In the early 1880s, he founded Serbian Journalists' Association, and was the first secretary and then president for several years. He was both a People's Deputy and the King's Member of the National Assembly. In the civil service, he held the following positions: Head of the Ministry of Finance and manager of state debts. He was dismissed from the service because he spoke as a Member of Parliament against the Carlsbad government debt arrangement (1895). At the invitation of the prince Nikola I Petrović he drafted laws for Montenegro, and his most important work is the Constitution of Montenegro from 8 December | 1905. Ćurčić in the letter he submitted together with the draft Constitution emphasizes: " Your Royal Highness! A sudden leap from absolutism to the most advanced constitutionality - as it exists in England, Belgium, France, and to some extent in Serbia - would be harmful and dangerous in Montenegro. The bad consequences of such a step are incalculable. That is why I ... (damaged) tried to make the transition from an absolutist to a constitutional monarchy easy, gradual and natural, so that it would not be a source of political, state and social turmoil. Guided by these intentions, I drafted a constitution that I think will best suit the current circumstances and needs of Montenegro ".

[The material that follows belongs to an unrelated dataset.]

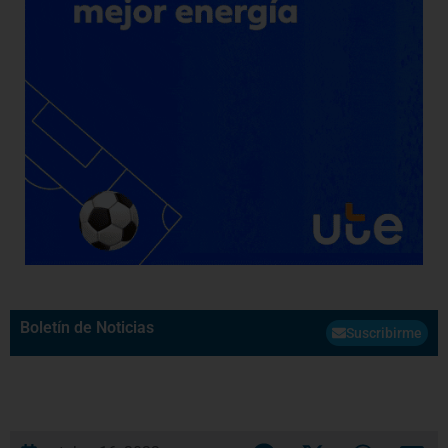
Boletín de Noticias
Suscribirme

He wrote a pamphlet: "Let's Raise Anthropology in Belgrade" (1884) and printed his speeches on the general debate on the conversion of state debts ([1895) in a separate booklet.

Stevan Ćurčić was married to Stanа, the eldest daughter of Jevrema and Jelena Grujić. They had two daughters, Milica and Jelena, and two sons, Jevrem and Milan. His collection of weapons from First and Second Serbian Uprising, with rifles haduk - Veljko Petrović and Tanaska Rajića, won a large gold medal and a charter at a major exhibition of Balkan countries in London in 1907. Today, this collection is located in Jevrem Grujić Museum in Belgrade.

He died in Belgrade on 4 February 1932.